• Your instructions:
Write out all the data verbatim. Skip images.

[Stored data entries]
--- START ---
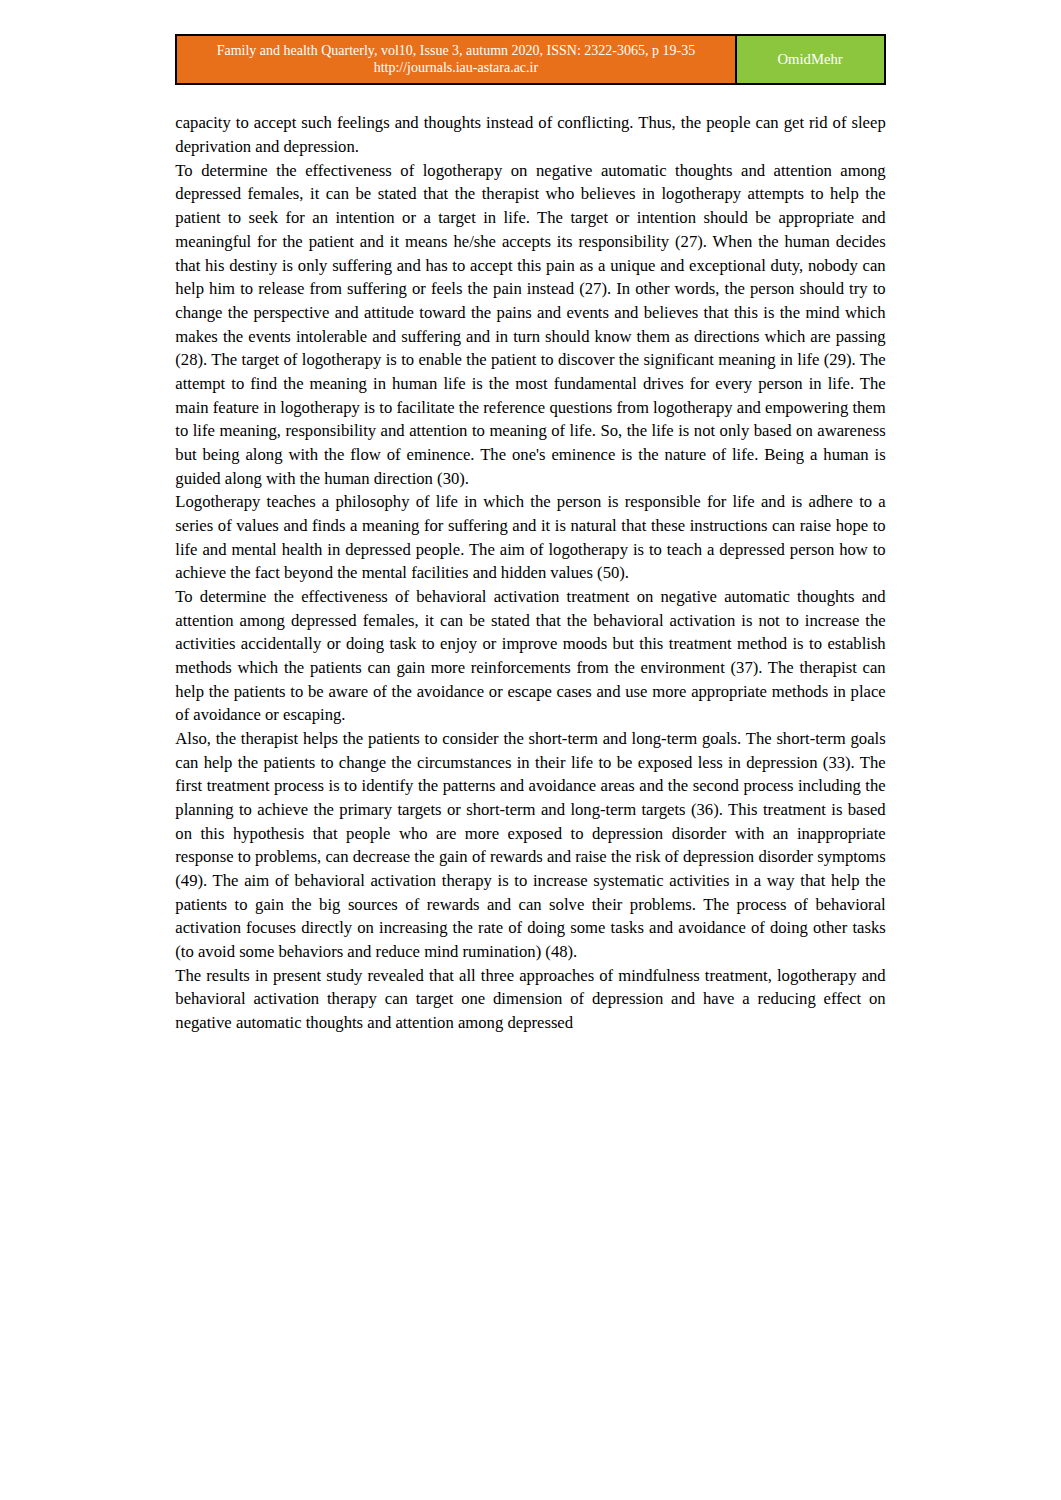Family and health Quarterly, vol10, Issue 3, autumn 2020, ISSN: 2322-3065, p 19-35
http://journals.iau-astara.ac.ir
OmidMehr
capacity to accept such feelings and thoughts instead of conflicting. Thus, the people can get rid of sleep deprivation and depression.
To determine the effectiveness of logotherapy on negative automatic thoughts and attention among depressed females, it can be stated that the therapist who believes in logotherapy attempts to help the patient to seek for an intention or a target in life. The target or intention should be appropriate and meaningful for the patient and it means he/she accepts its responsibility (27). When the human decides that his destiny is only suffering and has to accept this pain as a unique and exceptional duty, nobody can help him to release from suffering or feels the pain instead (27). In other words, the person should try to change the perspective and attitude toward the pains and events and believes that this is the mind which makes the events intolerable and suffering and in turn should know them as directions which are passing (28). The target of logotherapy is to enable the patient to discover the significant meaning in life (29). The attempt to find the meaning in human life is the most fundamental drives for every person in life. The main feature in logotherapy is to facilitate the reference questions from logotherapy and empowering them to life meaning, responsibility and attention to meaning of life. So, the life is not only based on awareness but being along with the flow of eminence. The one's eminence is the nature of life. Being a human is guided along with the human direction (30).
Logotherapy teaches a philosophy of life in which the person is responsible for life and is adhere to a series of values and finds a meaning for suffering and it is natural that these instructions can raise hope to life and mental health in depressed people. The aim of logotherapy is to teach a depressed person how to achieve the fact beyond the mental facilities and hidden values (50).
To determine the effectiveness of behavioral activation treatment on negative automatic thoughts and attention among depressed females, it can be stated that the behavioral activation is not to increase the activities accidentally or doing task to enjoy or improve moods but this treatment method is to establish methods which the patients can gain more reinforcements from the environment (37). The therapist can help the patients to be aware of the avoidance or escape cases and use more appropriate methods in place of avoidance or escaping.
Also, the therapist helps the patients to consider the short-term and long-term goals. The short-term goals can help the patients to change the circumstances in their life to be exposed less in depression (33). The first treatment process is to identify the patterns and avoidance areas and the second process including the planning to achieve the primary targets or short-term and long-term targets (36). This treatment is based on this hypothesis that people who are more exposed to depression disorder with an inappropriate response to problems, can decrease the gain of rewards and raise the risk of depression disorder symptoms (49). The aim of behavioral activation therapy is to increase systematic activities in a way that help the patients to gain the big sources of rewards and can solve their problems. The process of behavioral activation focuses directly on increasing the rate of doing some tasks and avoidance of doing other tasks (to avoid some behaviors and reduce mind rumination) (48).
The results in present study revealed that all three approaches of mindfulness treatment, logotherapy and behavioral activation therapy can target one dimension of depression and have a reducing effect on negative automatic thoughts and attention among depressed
--- END ---
• Task output:
Family and health Quarterly, vol10, Issue 3, autumn 2020, ISSN: 2322-3065, p 19-35
http://journals.iau-astara.ac.ir
OmidMehr
capacity to accept such feelings and thoughts instead of conflicting. Thus, the people can get rid of sleep deprivation and depression.
To determine the effectiveness of logotherapy on negative automatic thoughts and attention among depressed females, it can be stated that the therapist who believes in logotherapy attempts to help the patient to seek for an intention or a target in life. The target or intention should be appropriate and meaningful for the patient and it means he/she accepts its responsibility (27). When the human decides that his destiny is only suffering and has to accept this pain as a unique and exceptional duty, nobody can help him to release from suffering or feels the pain instead (27). In other words, the person should try to change the perspective and attitude toward the pains and events and believes that this is the mind which makes the events intolerable and suffering and in turn should know them as directions which are passing (28). The target of logotherapy is to enable the patient to discover the significant meaning in life (29). The attempt to find the meaning in human life is the most fundamental drives for every person in life. The main feature in logotherapy is to facilitate the reference questions from logotherapy and empowering them to life meaning, responsibility and attention to meaning of life. So, the life is not only based on awareness but being along with the flow of eminence. The one's eminence is the nature of life. Being a human is guided along with the human direction (30).
Logotherapy teaches a philosophy of life in which the person is responsible for life and is adhere to a series of values and finds a meaning for suffering and it is natural that these instructions can raise hope to life and mental health in depressed people. The aim of logotherapy is to teach a depressed person how to achieve the fact beyond the mental facilities and hidden values (50).
To determine the effectiveness of behavioral activation treatment on negative automatic thoughts and attention among depressed females, it can be stated that the behavioral activation is not to increase the activities accidentally or doing task to enjoy or improve moods but this treatment method is to establish methods which the patients can gain more reinforcements from the environment (37). The therapist can help the patients to be aware of the avoidance or escape cases and use more appropriate methods in place of avoidance or escaping.
Also, the therapist helps the patients to consider the short-term and long-term goals. The short-term goals can help the patients to change the circumstances in their life to be exposed less in depression (33). The first treatment process is to identify the patterns and avoidance areas and the second process including the planning to achieve the primary targets or short-term and long-term targets (36). This treatment is based on this hypothesis that people who are more exposed to depression disorder with an inappropriate response to problems, can decrease the gain of rewards and raise the risk of depression disorder symptoms (49). The aim of behavioral activation therapy is to increase systematic activities in a way that help the patients to gain the big sources of rewards and can solve their problems. The process of behavioral activation focuses directly on increasing the rate of doing some tasks and avoidance of doing other tasks (to avoid some behaviors and reduce mind rumination) (48).
The results in present study revealed that all three approaches of mindfulness treatment, logotherapy and behavioral activation therapy can target one dimension of depression and have a reducing effect on negative automatic thoughts and attention among depressed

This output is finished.